Fuori luogo l’urgente pretesa dello scudetto. Ora il Napoli deve evitare il tracollo

Lasciamo stare le diciotto conclusioni e il rigore fallito contro le rari opportunità del Chievo (però un palo e un gol). La sconfitta del Napoli brucia, obiettivamente inaspettata. Il Chievo, strapazzato dalla Juve quindici giorni prima, ha fatto tesoro del folle debutto contro i bianconeri e al San Paolo ha giostrato con nove uomini dietro […]

Lasciamo stare le diciotto conclusioni e il rigore fallito contro le rari opportunità del Chievo (però un palo e un gol). La sconfitta del Napoli brucia, obiettivamente inaspettata. Il Chievo, strapazzato dalla Juve quindici giorni prima, ha fatto tesoro del folle debutto contro i bianconeri e al San Paolo ha giostrato con nove uomini dietro la palla più un super Bardi tra i pali. Buona notte al secchio.

Contro le difese chiuse il Napoli non ha la qualità, la pazienza, l’organizzazione e gli uomini con cui Juventus e Roma sanno disfarle. Il Napoli non riesce più a imporre il suo gioco perché non ha più gioco. Spente le fasce esterne, confusa la manovra centrale, di nuovo vulnerabile la difesa.

La squadra è in caduta libera. Una deriva più pesante tra l’esordio in Europa League (giovedì contro lo Sparta Praga a Fuorigrotta) e un’eccessiva distanza che dovesse maturare dalle prime posizioni in campionato aprirebbero una crisi devastante.

Si teme uno sfarinamento della squadra. Il sospetto è che ci sia un calo improvviso di entusiasmo. In campo e, forse, in panchina, sembra non ci sia più la partecipazione appassionata che ha segnato il primo anno di Benitez. Se la crisi dovesse farsi più profonda, per questo motivo o per altri, il futuro del Napoli si fa nerissimo.

Un cambio di guida tecnica sarebbe un salto nel buio. Un nuovo allenatore (e chi, poi?) avrebbe difficoltà a gestire una squadra costruita da Benitez non solo tatticamente (4-2-3-1), ma con la partecipazione di giocatori scelti da lui direttamente che da un cambio di panchina accentuerebbero il “distacco” che già si sospetta.

Sognando molto e non considerando la realtà si è continuato a parlare pericolosamente di scudetto. Ventitré anni dopo Maradona e dieci anni dopo il fallimento e i due anni in serie C, si è creata questa urgente pretesa della grande vittoria come non è mai accaduto negli 88 anni di storia del Napoli. Due scudetti vinti e quattro sfiorati non possono dirsi una consuetudine del percorso azzurro e non autorizzano pretese.

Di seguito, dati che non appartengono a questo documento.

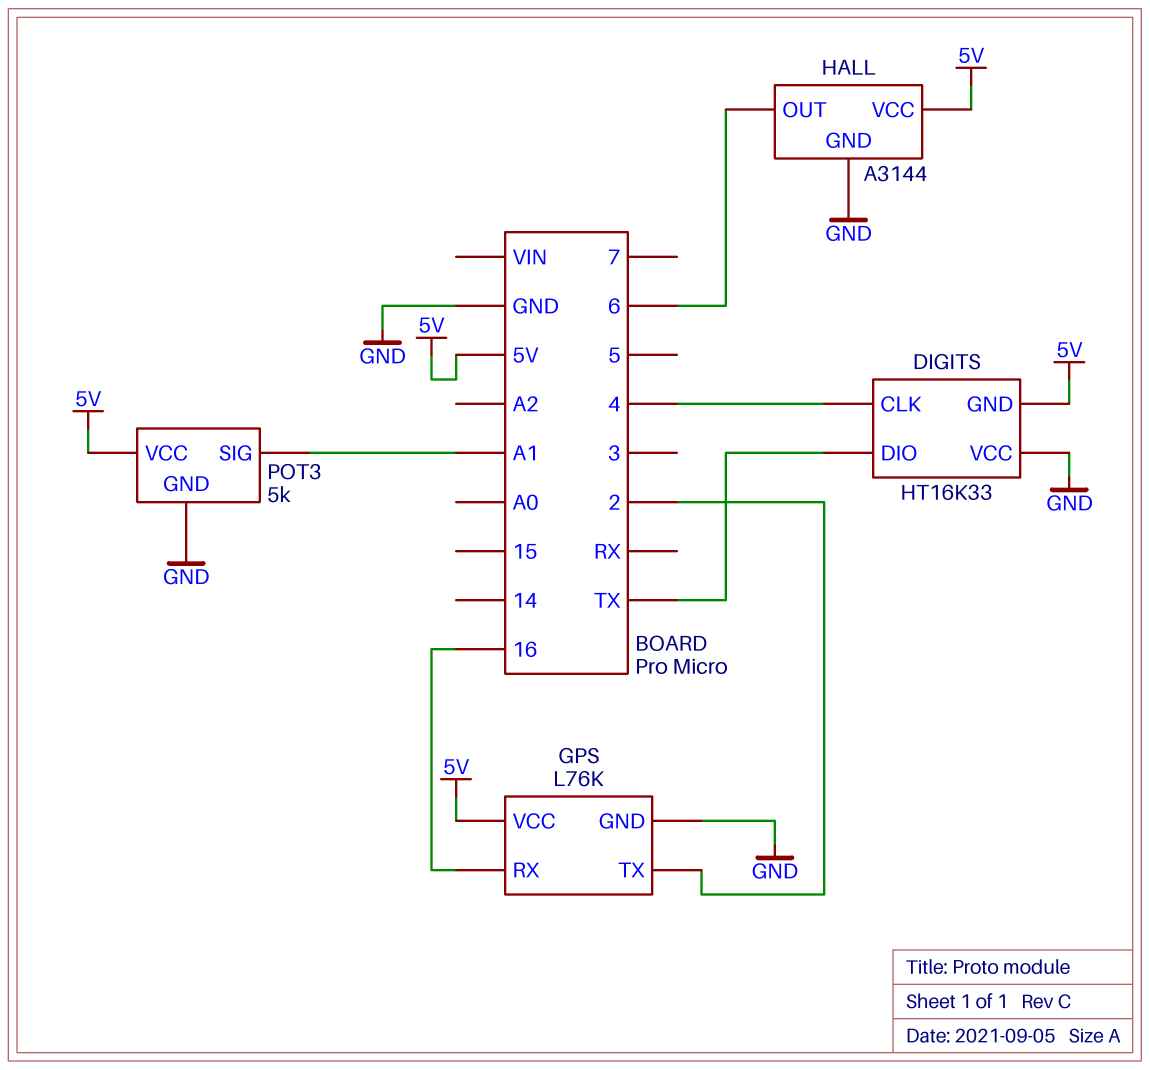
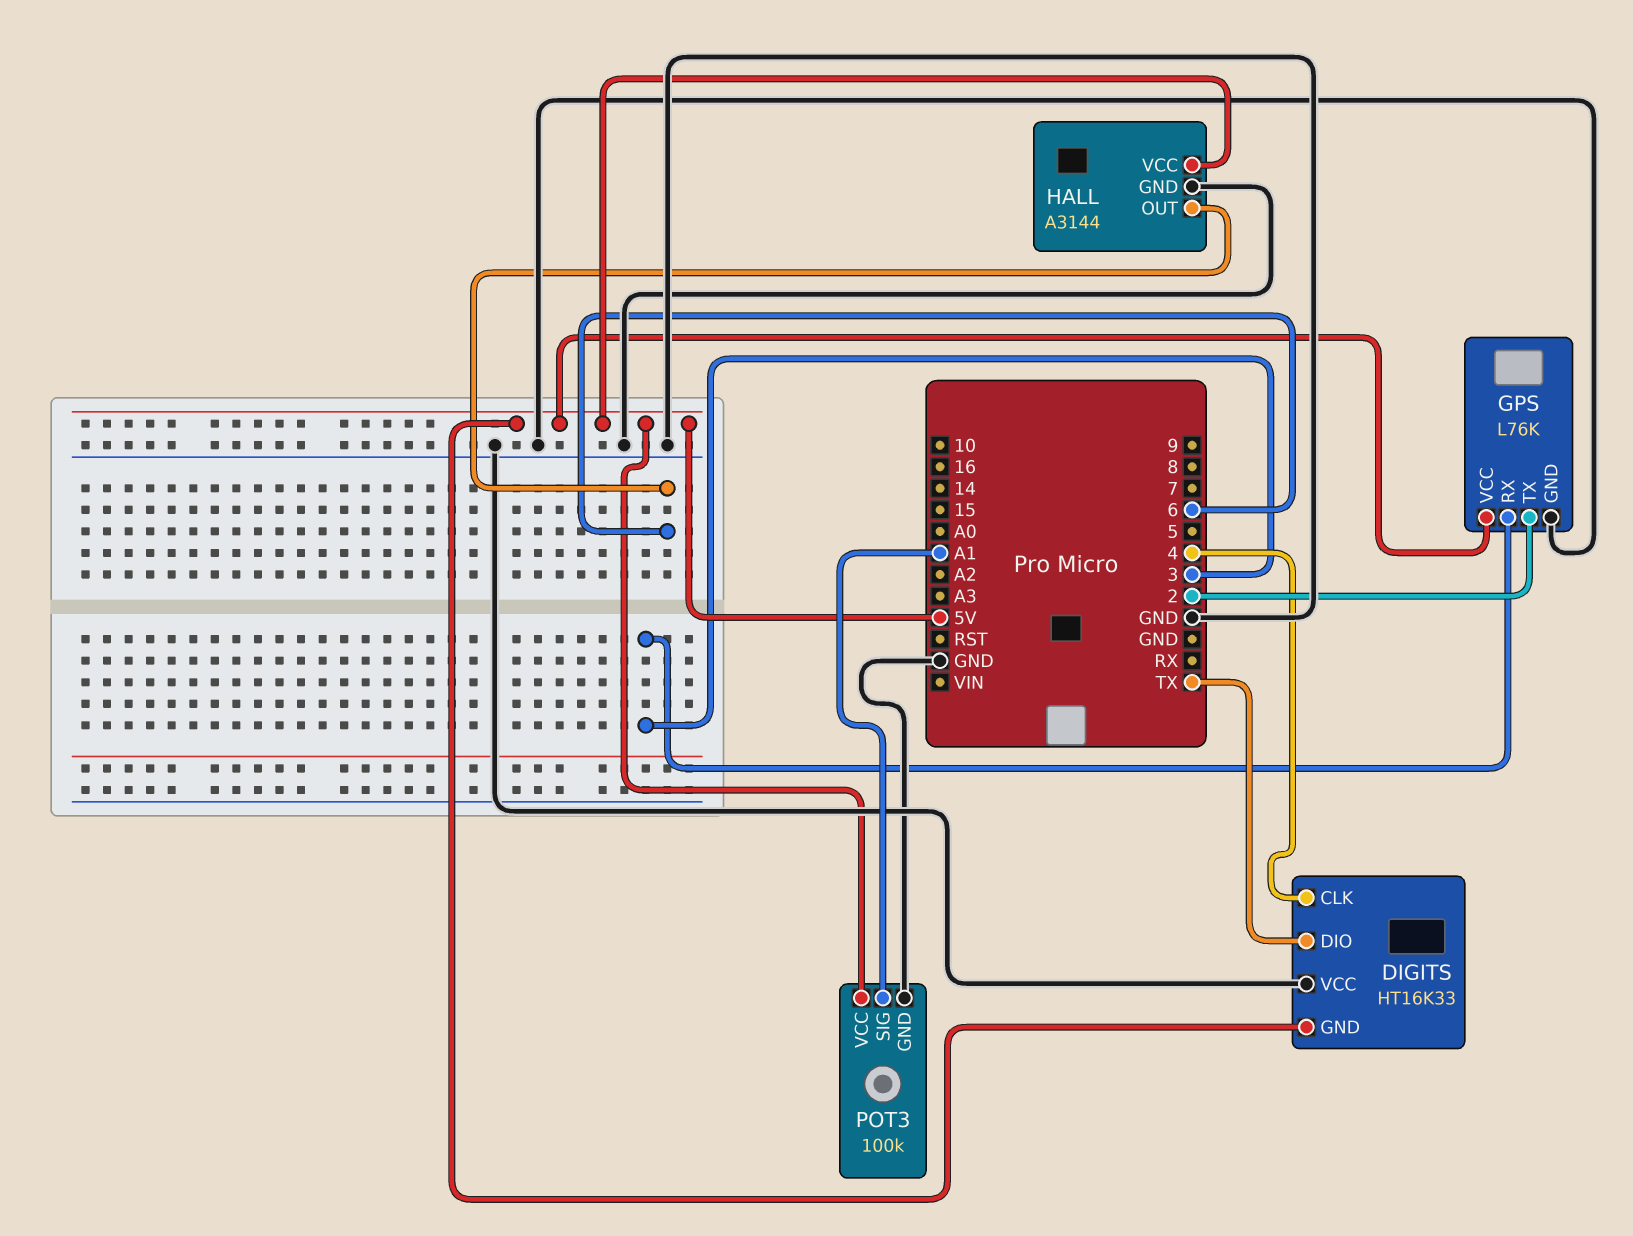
GPS pin RX: 16 -> 3
POT3: 5k -> 100k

Alle spalle delle squadre vincenti ci sono forti realtà economiche cittadine. Dove queste realtà sono esauste (Moratti, Berlusconi), i club sono scaduti. Napoli è agli ultimi posti in tutte le classifiche delle città italiane e ha una squadra da primi posti in campionato, una contraddizione. Ma la squadra non può essere da scudetto perché non ha le risorse economiche adeguate e il peso “politico” necessario. Una città in ginocchio e una squadra in piedi. Questo disequilibrio segna i limiti dell’impresa solitaria del Napoli.

Era in ginocchio anche la città dei sette anni di Maradona, ma ci volle il migliore giocatore del mondo e una formazione di campioni per vincere. Quella condizione molto speciale non è più proponibile e, dopo, è venuto il fallimento.

Il Napoli può rimettersi a galla col ritorno in forma di alcuni protagonisti che stanno avendo un inizio di stagione disastroso e con un opportuno turn-over. Ma il giro-palla deve essere veloce e preciso, gli attacchi non possono essere portati in massa intasando di più gli spazi, i cross devono venire dalla linea di fondo e non dalla trequarti che facilitano le difese, in difesa non deve dormire più nessuno. Sono ricette d’emergenza, ma c’è da riconquistare soprattutto l’entusiasmo in calo, la partecipazione appassionata, la fiducia e la convinzione di non essere la brutta squadra di questo inizio stagione.